Es natural, se publican tantas cosas sobre un posible derrumbe en la economía, el desempleo masivo, la vacuna universal, nuevas medidas para viajar, la segunda ola de contagios, etc., que el instinto natural de supervivencia se dispara para ponernos en alerta. Nada malo si es únicamente eso, una alerta, un aviso que nos hace voltear al presente y atender lo que hacemos hoy, porque en realidad es lo único que podemos controlar por completo.

Las medidas individuales que tomemos ahora, todas las rutinas que diseñemos y las cosas que ajustemos son en gran medida lo que nos garantiza un futuro, bueno o malo, pero por lo menos la oportunidad de tenerlo.
Jugar a adivinar el futuro es divertido, pero en sentido práctico casi siempre es una pérdida de tiempo. La humanidad ha sido ineficaz para hacer predicciones certeras en todos los terrenos de la vida. Las proyecciones generalmente se quedan cortas o se exceden a tal grado que se convierten en inútiles. Por eso es que el futuro no se fantasea, se construye, y la mejor manera de hacerlo es aprendiendo del pasado para evitar caer en los mismos errores.

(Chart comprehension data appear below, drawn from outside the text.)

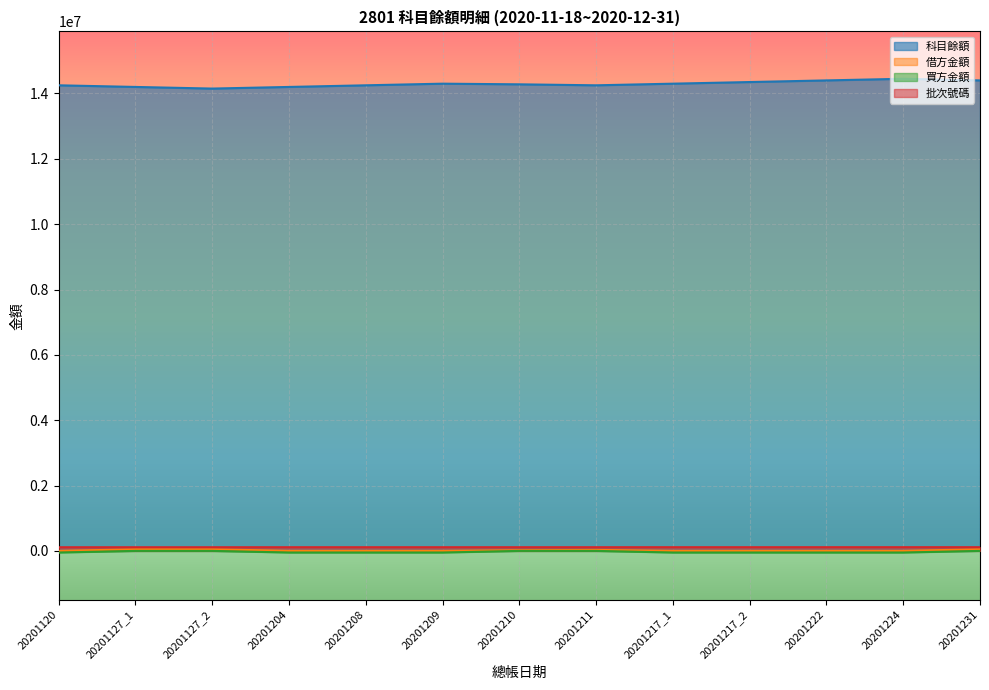

Is it true that 借方金額 equals 20000 at 20201210?

True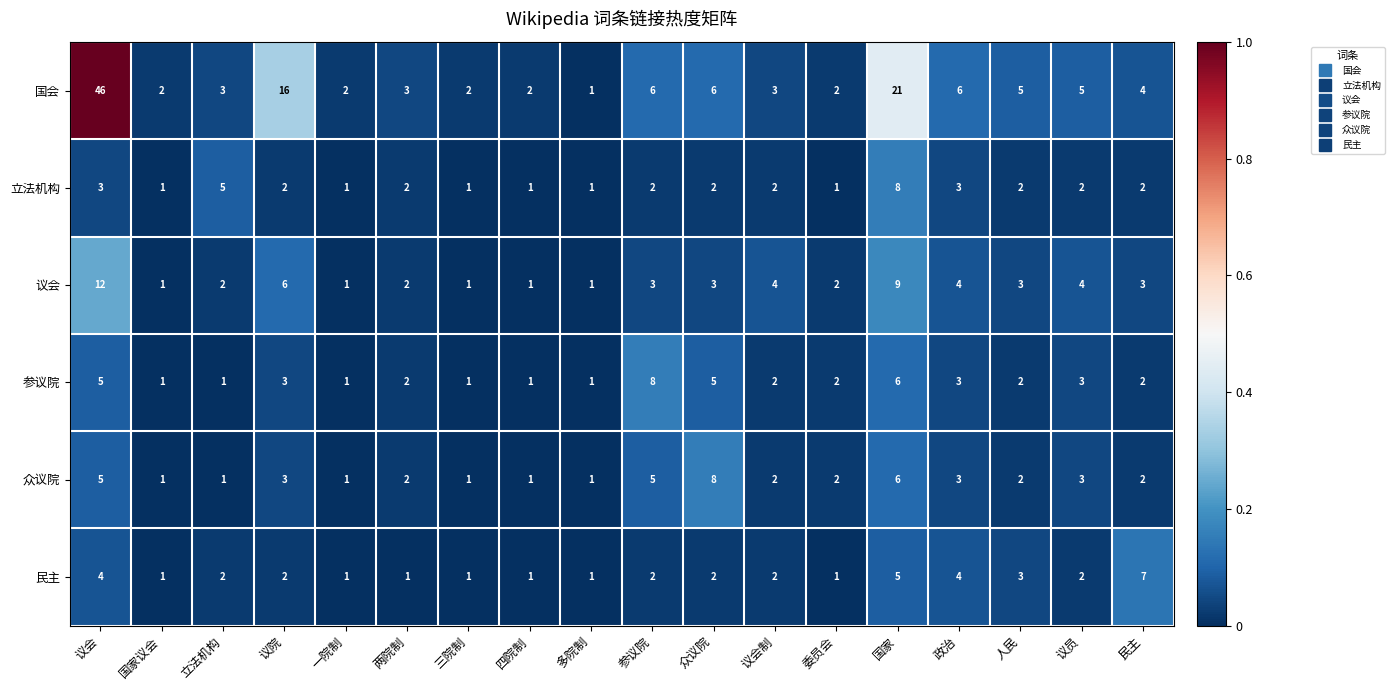

True or false: 议会 has a value of 3 at 立法机构.

False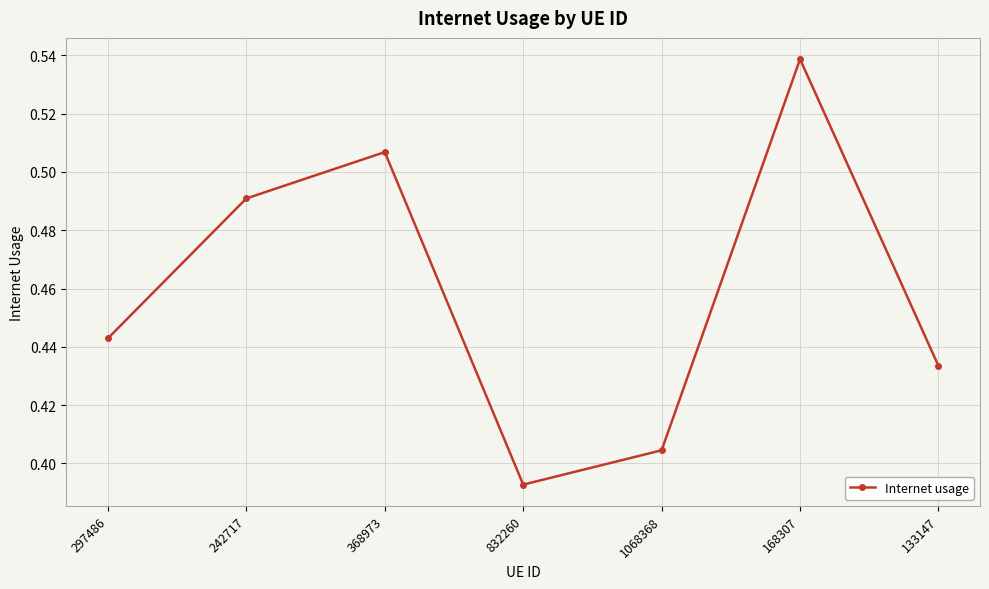

Rank the categories by value from lowest to highest.

832260, 1068368, 133147, 297486, 242717, 368973, 168307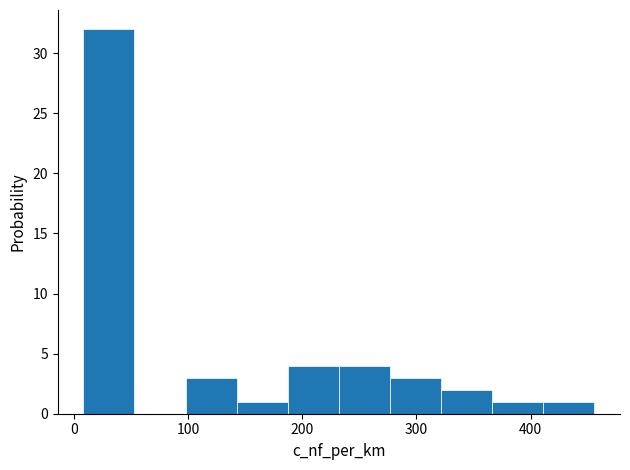

Over which range of the x-axis is the bar tallest?

10 to 50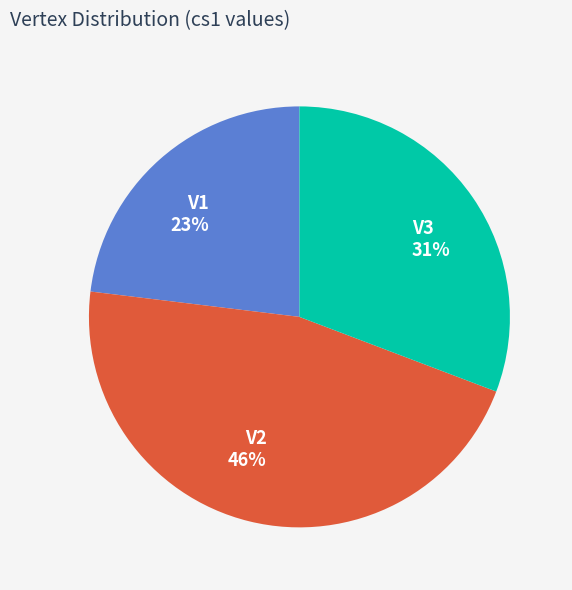

Do V3 and V2 together represent more than half of the pie?

Yes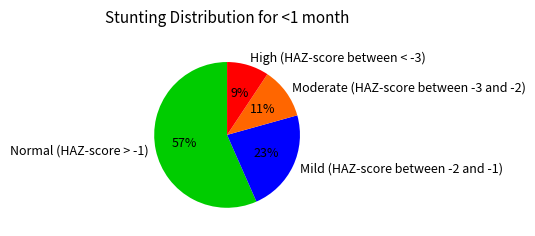

Which has a higher value, Normal (HAZ-score > -1) or Mild (HAZ-score between -2 and -1)?

Normal (HAZ-score > -1)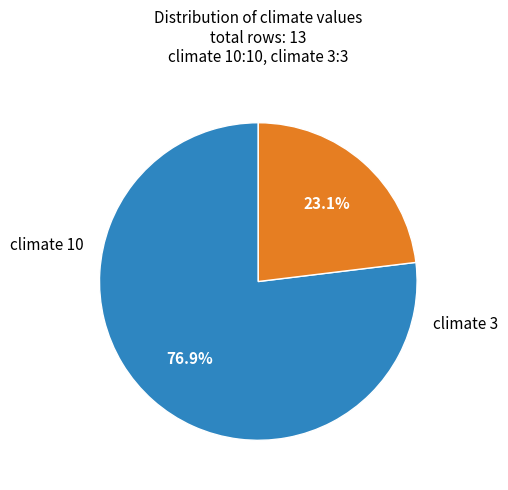

Is climate 10 the majority of the pie?

Yes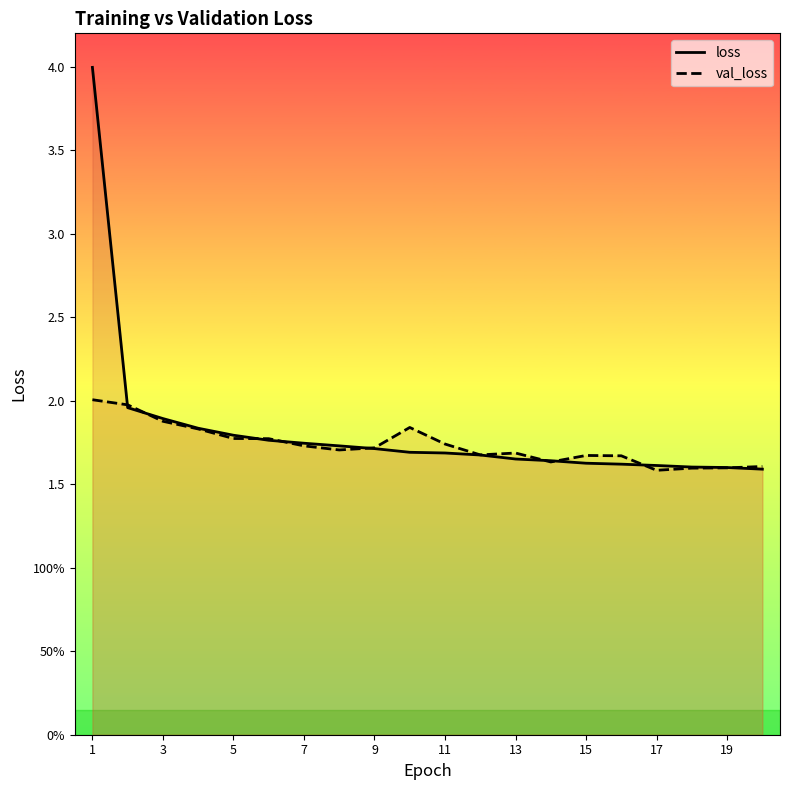

Does the chart display data point markers on the line(s)?

No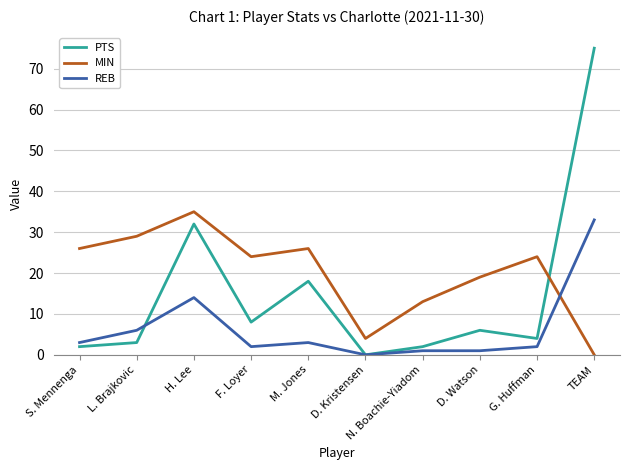

Which label corresponds to the largest value in the chart?

TEAM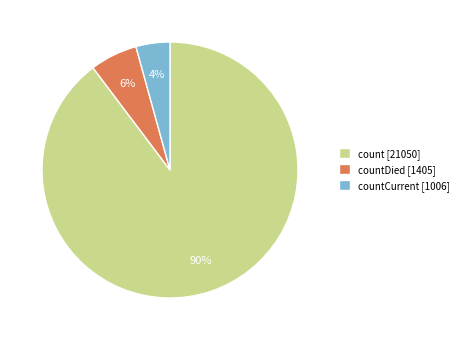

What is the majority slice?

count [21050]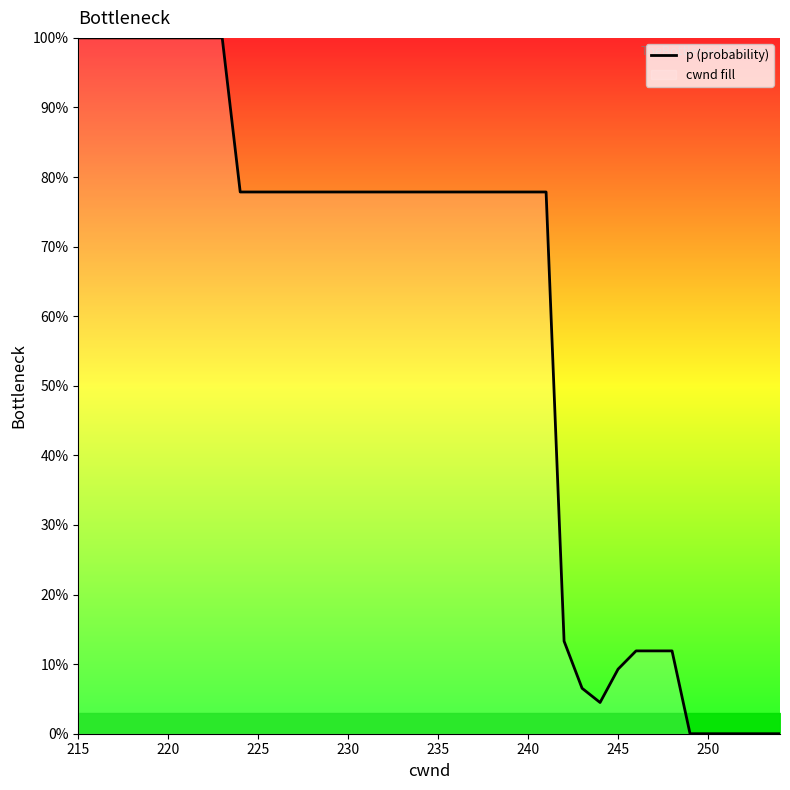

Is it true that the value at 240 is 39.7?

False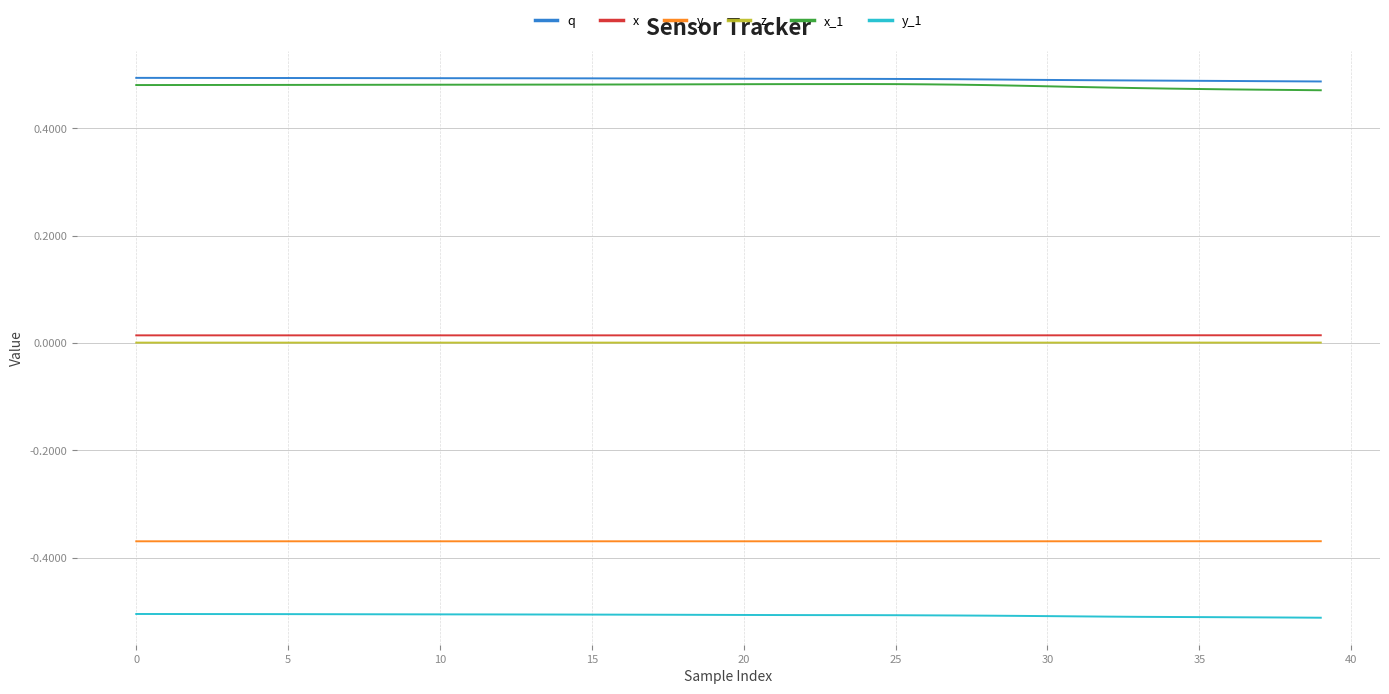

What are all the series names shown in the legend?

q, x, y, z, x_1, y_1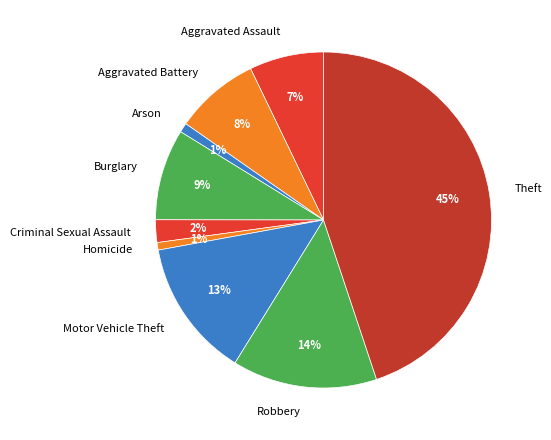

Is the sum of Aggravated Assault and Homicide greater than half?

No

Si revisamos bien la historia, nos damos cuenta que lo que estamos viviendo no es una situación nunca antes vista, y que por dura que parezca, no modificará radicalmente la condición humana, a pesar de cambiar algunos paradigmas.
Las respuestas a todas las preguntas se encuentran donde siempre han estado: en nuestra calidad humana, en nuestra capacidad de aprender, de crear, colaborar y crecer.